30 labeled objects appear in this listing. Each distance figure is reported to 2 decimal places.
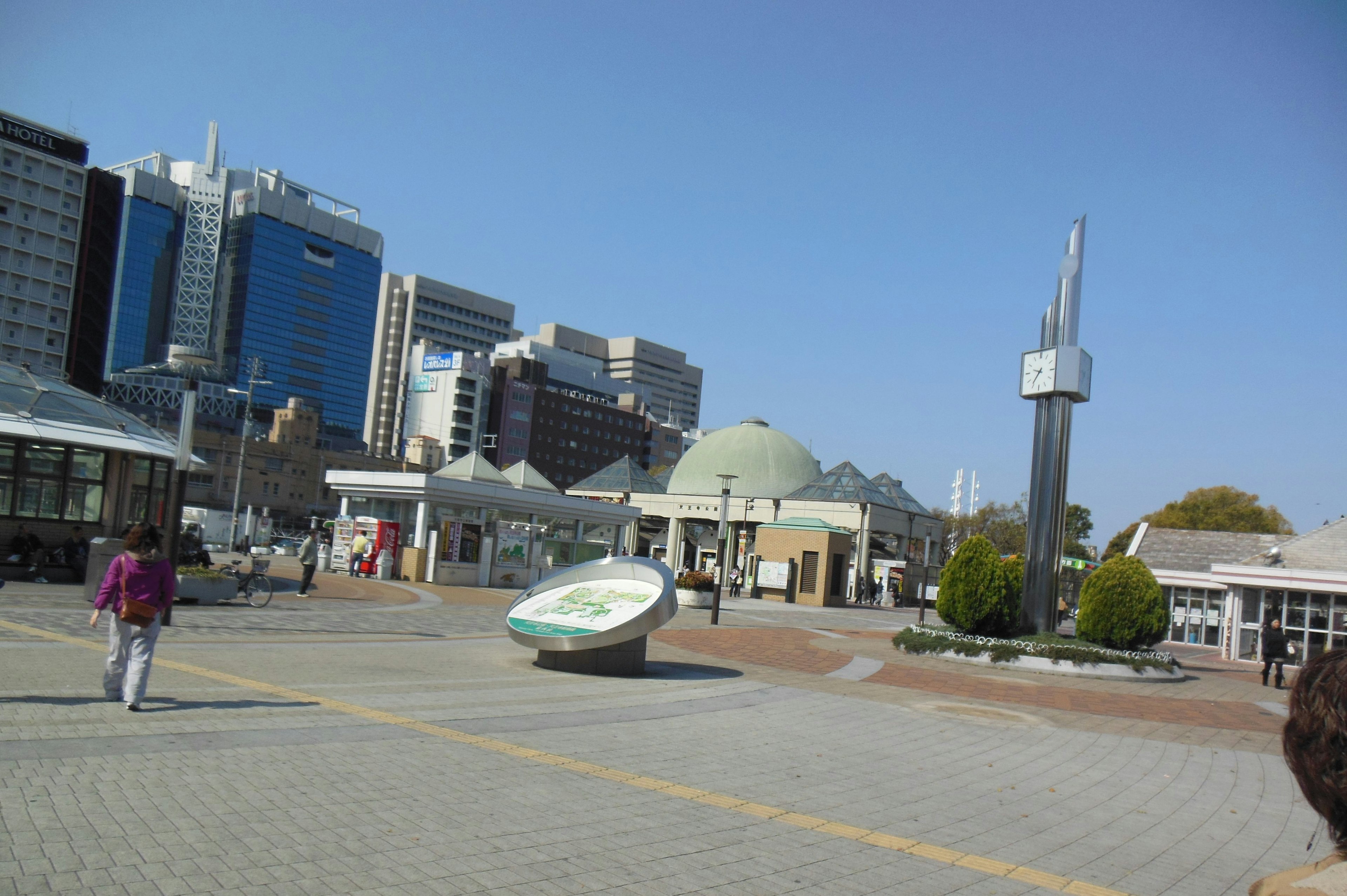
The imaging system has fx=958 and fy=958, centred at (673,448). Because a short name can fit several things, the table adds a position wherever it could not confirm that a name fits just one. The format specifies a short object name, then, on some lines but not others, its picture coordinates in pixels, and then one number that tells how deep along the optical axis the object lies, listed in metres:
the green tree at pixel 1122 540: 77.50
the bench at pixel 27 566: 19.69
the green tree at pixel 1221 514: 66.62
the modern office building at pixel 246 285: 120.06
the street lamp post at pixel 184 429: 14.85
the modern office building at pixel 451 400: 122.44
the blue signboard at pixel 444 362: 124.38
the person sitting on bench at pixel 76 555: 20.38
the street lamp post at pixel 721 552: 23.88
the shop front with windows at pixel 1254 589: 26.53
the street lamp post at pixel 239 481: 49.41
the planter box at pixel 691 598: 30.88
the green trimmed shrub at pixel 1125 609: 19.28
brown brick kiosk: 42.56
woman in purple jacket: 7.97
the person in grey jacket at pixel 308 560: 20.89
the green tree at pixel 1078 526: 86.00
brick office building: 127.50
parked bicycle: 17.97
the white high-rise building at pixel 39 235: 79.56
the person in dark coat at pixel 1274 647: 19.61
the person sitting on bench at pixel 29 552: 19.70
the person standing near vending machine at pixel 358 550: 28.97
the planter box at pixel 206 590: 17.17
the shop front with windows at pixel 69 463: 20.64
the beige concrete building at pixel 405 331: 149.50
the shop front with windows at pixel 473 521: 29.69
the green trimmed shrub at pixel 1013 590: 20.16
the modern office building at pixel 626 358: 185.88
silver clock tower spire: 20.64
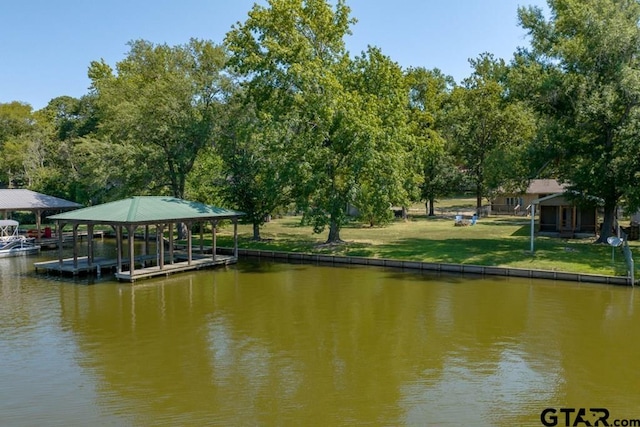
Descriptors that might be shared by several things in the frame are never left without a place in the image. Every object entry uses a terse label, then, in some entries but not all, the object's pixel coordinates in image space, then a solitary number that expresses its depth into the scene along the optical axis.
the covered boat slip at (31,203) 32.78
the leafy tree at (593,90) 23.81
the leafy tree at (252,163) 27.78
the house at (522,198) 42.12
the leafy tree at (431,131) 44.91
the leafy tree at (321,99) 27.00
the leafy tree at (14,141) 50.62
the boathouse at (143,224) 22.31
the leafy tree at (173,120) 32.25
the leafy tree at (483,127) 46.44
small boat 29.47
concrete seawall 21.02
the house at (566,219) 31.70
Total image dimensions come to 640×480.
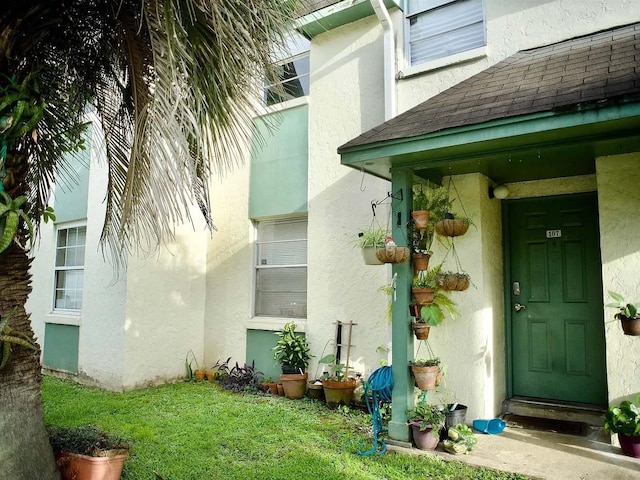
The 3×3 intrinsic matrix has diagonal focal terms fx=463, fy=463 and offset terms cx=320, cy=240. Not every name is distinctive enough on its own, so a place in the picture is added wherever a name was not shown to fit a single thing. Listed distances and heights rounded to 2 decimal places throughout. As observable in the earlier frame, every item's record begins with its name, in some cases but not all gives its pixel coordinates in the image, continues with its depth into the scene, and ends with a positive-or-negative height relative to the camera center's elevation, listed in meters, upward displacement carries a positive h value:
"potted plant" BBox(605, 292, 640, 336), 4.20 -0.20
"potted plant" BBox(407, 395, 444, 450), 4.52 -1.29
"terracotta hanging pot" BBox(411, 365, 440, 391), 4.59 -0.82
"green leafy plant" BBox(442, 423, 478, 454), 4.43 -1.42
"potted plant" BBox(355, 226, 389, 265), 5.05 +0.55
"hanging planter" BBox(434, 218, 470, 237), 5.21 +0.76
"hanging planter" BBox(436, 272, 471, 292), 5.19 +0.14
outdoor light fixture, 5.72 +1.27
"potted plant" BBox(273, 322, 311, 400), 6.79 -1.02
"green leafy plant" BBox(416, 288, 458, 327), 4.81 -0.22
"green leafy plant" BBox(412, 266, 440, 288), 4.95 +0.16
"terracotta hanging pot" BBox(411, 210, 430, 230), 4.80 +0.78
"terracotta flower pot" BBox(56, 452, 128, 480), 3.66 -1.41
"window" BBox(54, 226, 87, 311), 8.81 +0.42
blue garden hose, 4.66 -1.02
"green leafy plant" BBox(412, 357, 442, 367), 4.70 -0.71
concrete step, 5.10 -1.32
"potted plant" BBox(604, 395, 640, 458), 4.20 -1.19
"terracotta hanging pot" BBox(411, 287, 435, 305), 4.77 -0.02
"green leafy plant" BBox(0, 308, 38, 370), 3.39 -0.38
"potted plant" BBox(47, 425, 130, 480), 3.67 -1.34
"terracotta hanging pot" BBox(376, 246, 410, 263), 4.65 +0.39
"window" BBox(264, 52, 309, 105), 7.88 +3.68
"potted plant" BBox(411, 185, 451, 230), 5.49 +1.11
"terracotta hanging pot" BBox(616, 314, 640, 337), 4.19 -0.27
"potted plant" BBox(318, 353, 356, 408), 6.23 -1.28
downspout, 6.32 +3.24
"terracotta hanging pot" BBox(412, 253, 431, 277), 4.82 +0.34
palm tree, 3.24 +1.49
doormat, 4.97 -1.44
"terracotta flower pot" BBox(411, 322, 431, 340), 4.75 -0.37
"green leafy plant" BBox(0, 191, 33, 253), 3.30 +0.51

..............................

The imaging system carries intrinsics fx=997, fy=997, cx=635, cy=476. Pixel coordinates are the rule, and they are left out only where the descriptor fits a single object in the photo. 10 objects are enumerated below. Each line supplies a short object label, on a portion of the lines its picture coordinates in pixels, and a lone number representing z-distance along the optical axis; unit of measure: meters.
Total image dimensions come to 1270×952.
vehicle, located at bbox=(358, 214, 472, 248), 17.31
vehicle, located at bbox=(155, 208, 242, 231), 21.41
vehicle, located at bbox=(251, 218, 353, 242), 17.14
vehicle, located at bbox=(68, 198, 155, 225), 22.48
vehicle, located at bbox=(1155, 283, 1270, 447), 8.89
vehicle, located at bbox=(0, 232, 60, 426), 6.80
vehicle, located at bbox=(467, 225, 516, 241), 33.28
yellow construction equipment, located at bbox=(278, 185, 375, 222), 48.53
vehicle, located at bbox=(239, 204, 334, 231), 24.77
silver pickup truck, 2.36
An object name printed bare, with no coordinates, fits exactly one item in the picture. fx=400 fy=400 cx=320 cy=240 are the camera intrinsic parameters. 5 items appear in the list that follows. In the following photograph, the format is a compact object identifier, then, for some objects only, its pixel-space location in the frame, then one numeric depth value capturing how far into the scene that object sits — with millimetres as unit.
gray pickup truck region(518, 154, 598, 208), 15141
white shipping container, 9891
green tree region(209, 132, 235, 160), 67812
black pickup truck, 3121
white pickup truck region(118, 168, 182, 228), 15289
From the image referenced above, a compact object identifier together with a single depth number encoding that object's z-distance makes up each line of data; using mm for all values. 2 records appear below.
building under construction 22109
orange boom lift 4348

..............................

• Work to be completed: From the entries above, select each line containing the string "pickup".

• Output:
silver pickup truck, 2.36
gray pickup truck region(518, 154, 598, 208), 15141
black pickup truck, 3121
white pickup truck region(118, 168, 182, 228), 15289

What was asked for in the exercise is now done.